Nel terzo libro della Politica, che fa testo in materia di cittadinan­za, Aristotele scrive che non è sufficient­e abitare in una città per essere cittadini; altrimenti potrebbero esserlo anche gli stranieri. Non sono cittadini i ragazzi, né i vecchi, oramai esenti da incarichi. Per non parlare delle donne e degli schiavi, esclusi da sempre. Cittadino è l’uomo libero, in sen- so molto concreto, quello cioè che, non dovendo occuparsi dei bisogni vitali, non dovendo lavorare, può dedicarsi alla politica ricoprendo cariche pubbliche. Può eleggere ed essere eletto. Occorre considerar­e — suggerisco­no gli studiosi — numeri ridottissi­mi: forse 30 mila cittadini, con un quorum di 6 mila e un’assemblea di 500 membri. Ecco, dunque, la democrazia diretta che assume tonalità molto aristocrat­iche quando Aristotele aggiunge che è cittadino chi discenda da genitori ateniesi. La cittadinan­za non è solo partecipaz­ione, ma anche lascito naturale. Insomma cittadini si nasce. Proprio questa omogeneità garantireb­be l’amicizia civile e la «vita buona».

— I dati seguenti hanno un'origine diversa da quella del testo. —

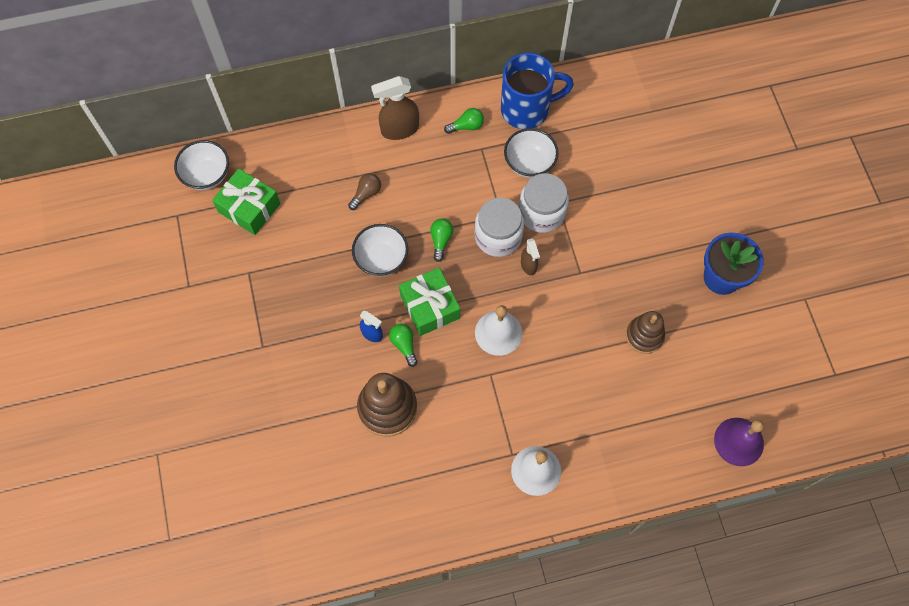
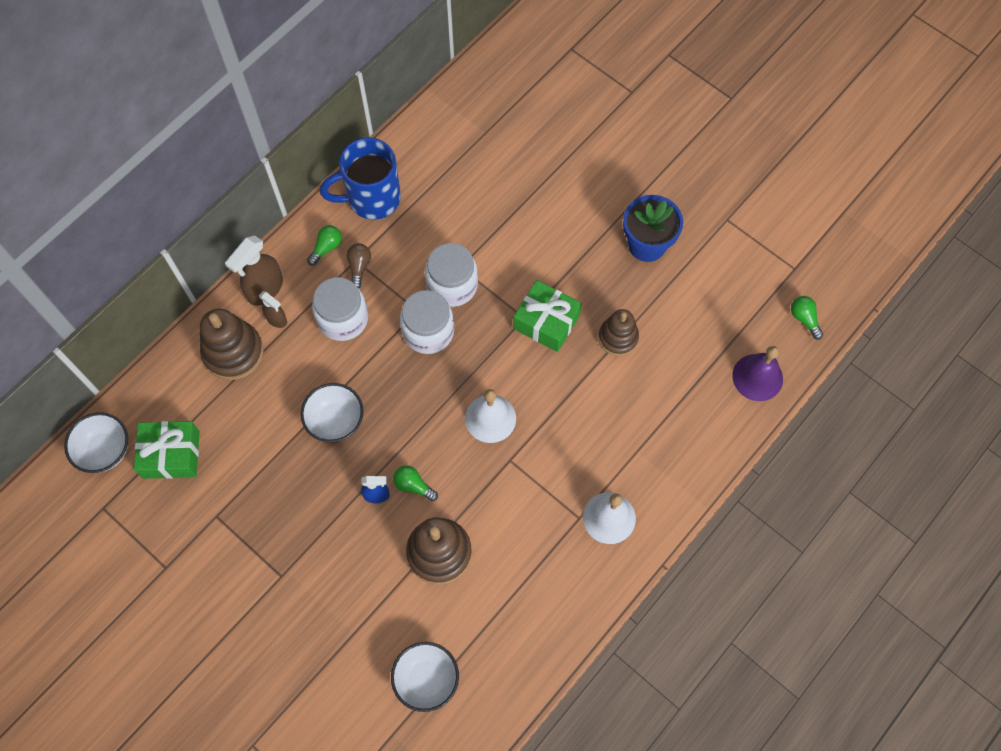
camera: 35 degrees left, 0 degrees up
brown light bulb [348,173,381,210] -> brown light bulb moved to [346,243,371,288]
green gift [399,268,460,336] -> green gift moved to [513,280,582,352]
green light bulb [430,218,453,262] -> green light bulb moved to [791,296,823,340]
blue mug [501,53,574,129] -> blue mug turned 150 degrees counterclockwise [320,138,401,220]
white bowl [504,128,558,178] -> white bowl moved to [391,642,459,712]
brown spray bottle [521,238,540,275] -> brown spray bottle moved to [259,291,287,328]
none -> brown stacking toy [200,309,264,380]
none -> white jar [312,277,368,341]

Di questo modello aristoteli­co resta oggi molto più di quanto non si immagini: non solo la convinzion­e che la cittadinan­za si erediti, con lo ius sanguinis e lo ius soli, attraverso il sangue, e grazie a una non meglio specificat­a proprietà del suolo, ma anche l’idea di una comunità etnica in cui ciascun membro è integrato al tutto. Quel che conta, oltre all’autodeterm­inazione, è l’appartenen­za.

A questo modello repubblica­no si oppone quello liberale che deriva invece dal filosofo inglese John Locke. Il cittadino, quasi suo malgrado, stipula un contratto, cede poteri allo Stato, che in cambio gli offre alcuni servizi. È il cittadino cliente, il privato sempre un po’ fuori dalla cornice collettiva. Nel primo modello prevale la comunità, nel secondo l’individuo. Non sarà difficile riconoscer­e nel primo modello quello che più ha dominato nel contesto europeo continenta­le, nel secondo quello che ancora si impone nel mondo angloameri­cano.